Voilà un classique que j'avais déjà lu dans ma jeunesse, mais que j'ai eu envie de relire lorsque nous avons choisi de parler d'André Gide dans le cadre du Cercle de Lecture de mon village (réuni avant le confinement). Le titre fait référence à la Cinquième Symphonie de Beethoven que Gertrude va écouter avec le pasteur et qui lui fait découvrir la beauté de la musique et du monde qui l'entoure et dont elle sort émerveillée.
C'est donc avec plaisir que j'ai redécouvert cette histoire toute simple, presque trop d'ailleurs, mais romantique qui dénote dans l'oeuvre de Gide. Dans ce texte très court et superbement écrit à la première personne, Gide montre bien la descente aux enfers de ce pasteur généreux qui se met en quatre pour ses ouailles et prêche avec conviction les préceptes de la religion protestante, tout en faisant preuve d'une cécité absolue pour ses propres sentiments. Au fur et à mesure que Gertrude, avide d'apprendre et de comprendre, s'éveille à la vie, c'est lui qui devient aveugle à ce qu'il ressent.
On se retrouve dans le mythe de l'enfant sauvage et pas loin bien entendu de tomber dans la caricature...mais l'écriture de Gide est superbe !
Les autres personnages sont également très bien décrits au niveau psychologique, toujours du point de vue du narrateur puisque tout au long du roman il emploie le "je" dans son journal.
Amélie est plutôt taciturne.
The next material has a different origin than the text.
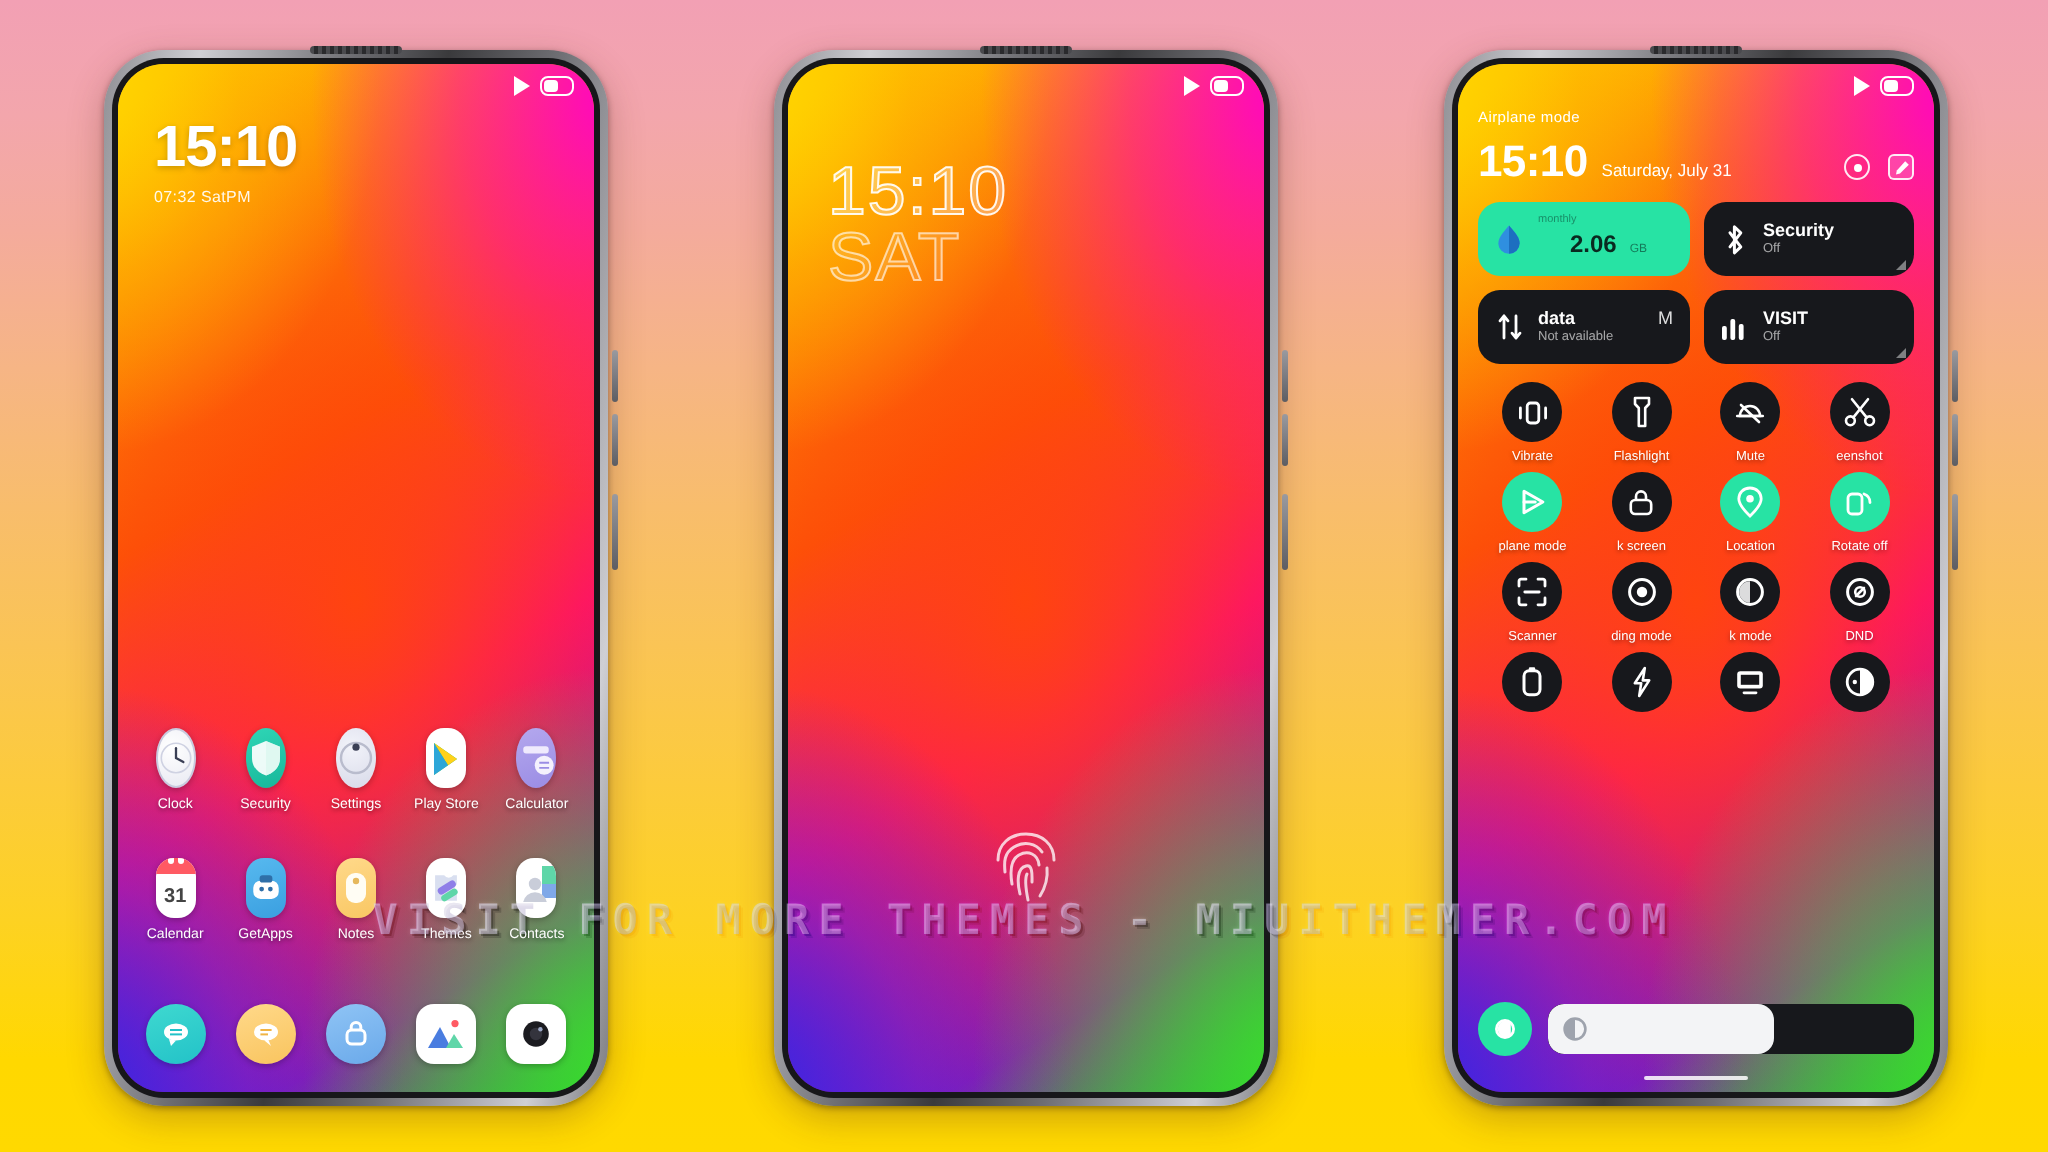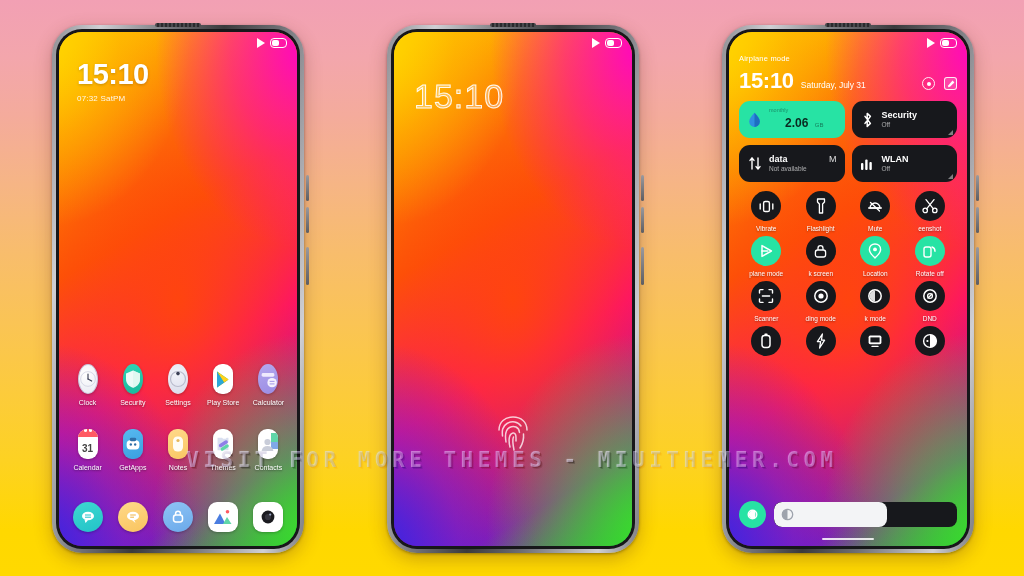"SAT" div.lk { html: none -> <div>SAT</div> }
C'est une mère de famille sérieuse et pieuse, toute dévouée à sa tâche quotidienne et à l'éducation de ses enfants. Elle préfère s'exprimer par sous-entendus plutôt que d'affronter son mari en face, ce qui entraîne entre eux beaucoup d'incompréhension. Elle éprouve de la jalousie envers la jeune fille, mais elle sait aussi que bien que tout les oppose, la jeune fille n'y est pour rien.
Jacques le fils aîné, affronte son père et provoque beaucoup de discussion autour de la religion. Il cherche à lui montrer son erreur et se rend compte que son père est épris de la jeune fille. Par dépit, face à l'autorité paternelle qu'il ne peut remettre en question, il accepte de fuir la maison familiale, et décide de se convertir au catholicisme et de devenir prêtre.
Evidemment, le texte est étayé de références bibliques mais finalement cela ne m'a pas dérangée, car cela correspond bien au sujet et aux personnages.
Il faut mettre aussi ce texte en parallèle avec la vraie vie de Gide, et le mal qu'il a lui même causé à sa femme, lors de sa relation avec Marc Allégret...
Par contre, je trouve que ce court roman, paru en 1919, a beaucoup vieilli et que son seul intérêt, à part d'être étudié en classe ou lu pour connaître l'oeuvre de Gide, c'est de permettre de mieux comprendre le poids de la religion au début du XXe siècle et donc celui de la morale. Un film éponyme est paru en 1946 avec Michèle Morgan, à revoir peut-être en ce moment, car à mon avis il a moins vieilli que le roman.
C'est donc un roman qui aura des difficultés à capter l'attention des jeunes générations de lecteurs, à moins de leur montrer à quel point Gide était un visionnaire qui pensait, comme il le dit dans ce roman écrit à la première personne, que la morale chrétienne et la nature humaine, en ce qui concerne en particulier le sentiment amoureux, ne pouvaient pas s'accorder et feraient le malheur à venir de générations entières d'êtres humains.